Task prompt: Copy the items below word for word, starting at the line containing "BRISK, BRIEF, ORB, FREAK" and ending with the last line of the items. Leave the pictures out of your copy.

Information supplied:
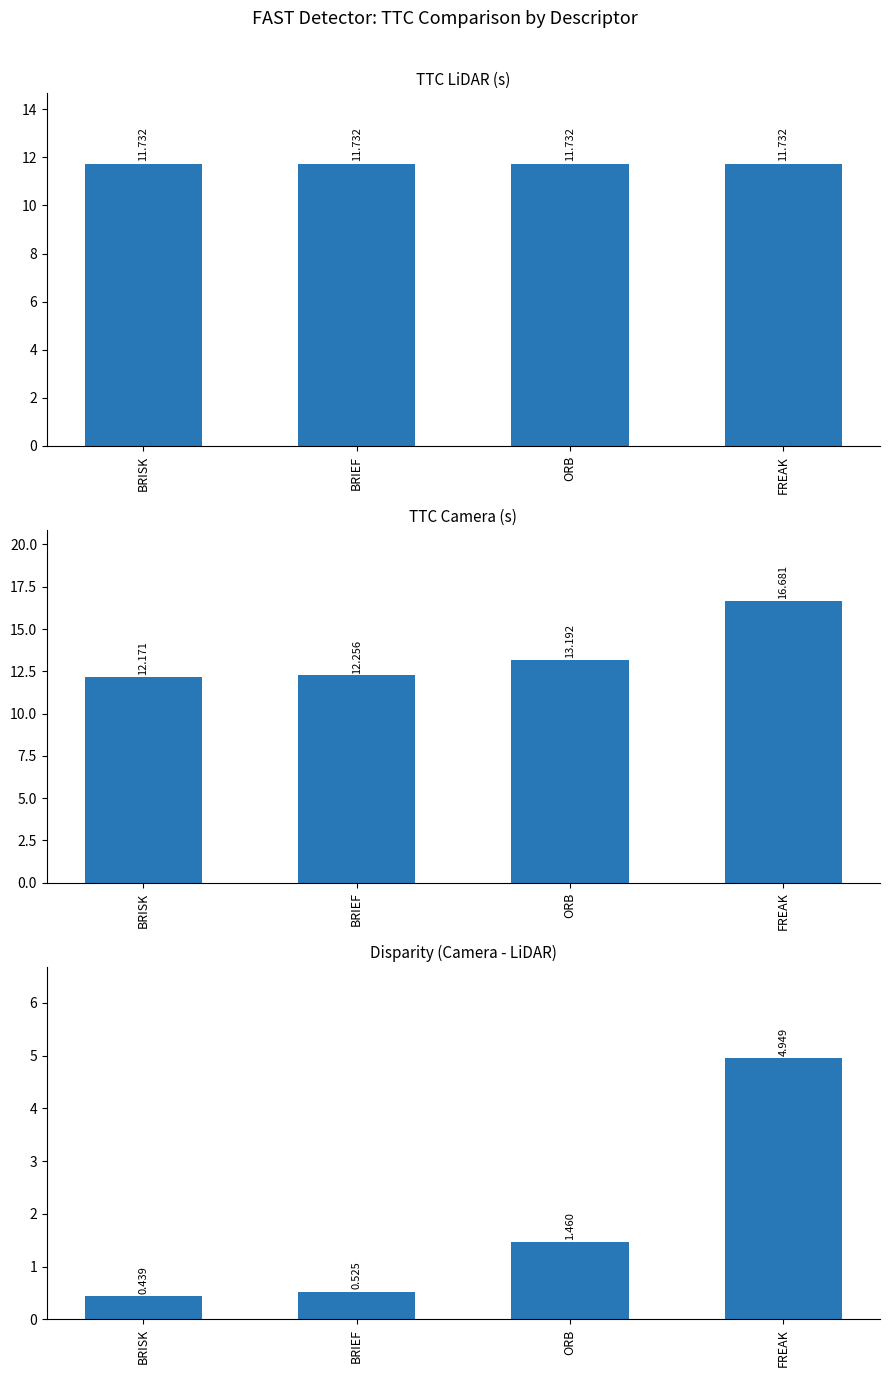

Rank the categories by TTC_Camera value from lowest to highest.

BRISK, BRIEF, ORB, FREAK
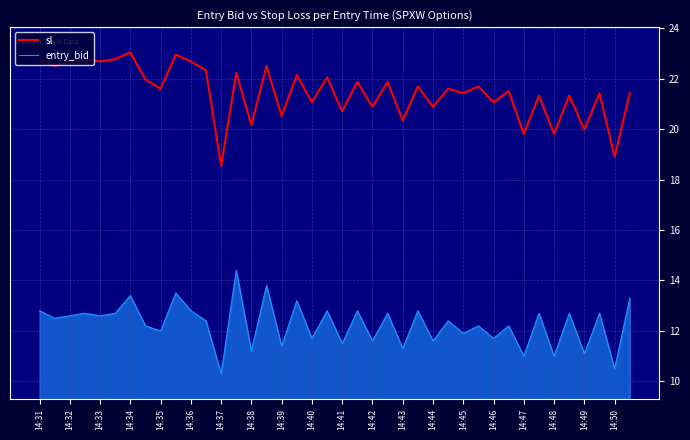

Which series has the largest total across all categories?

sl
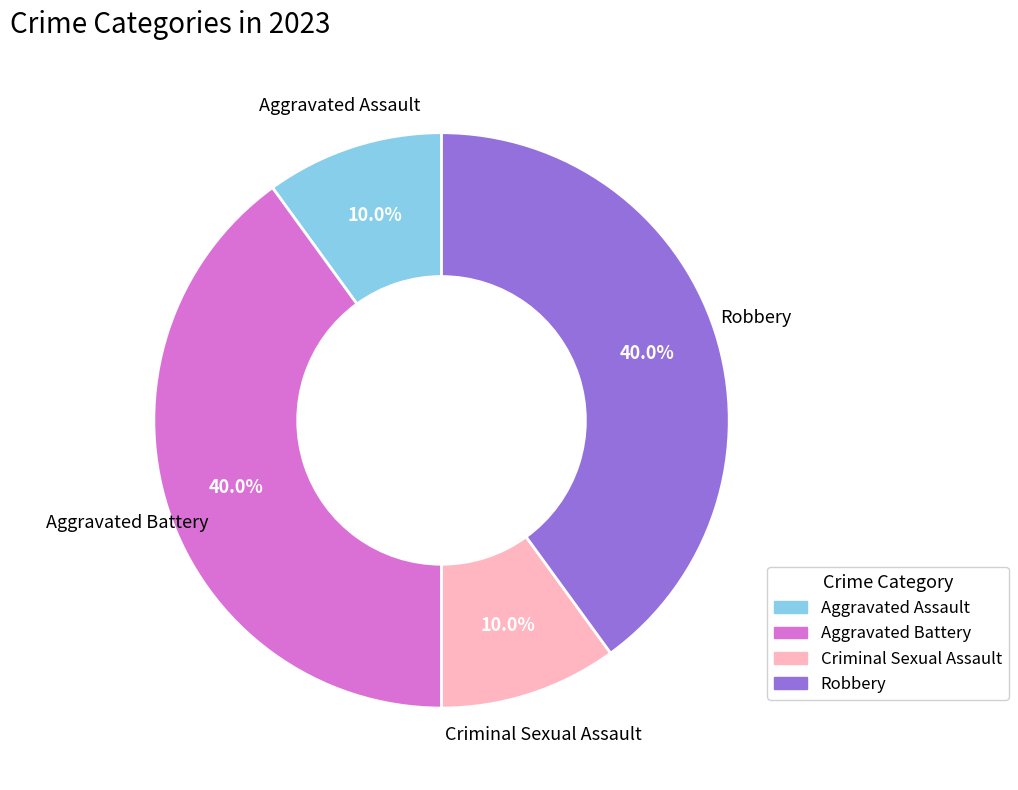

What percentage do Aggravated Battery and Robbery together represent?

80.0%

Solution for this task:
BRISK, BRIEF, ORB, FREAK

Which series has the largest total across all categories?

sl

What percentage do Aggravated Battery and Robbery together represent?

80.0%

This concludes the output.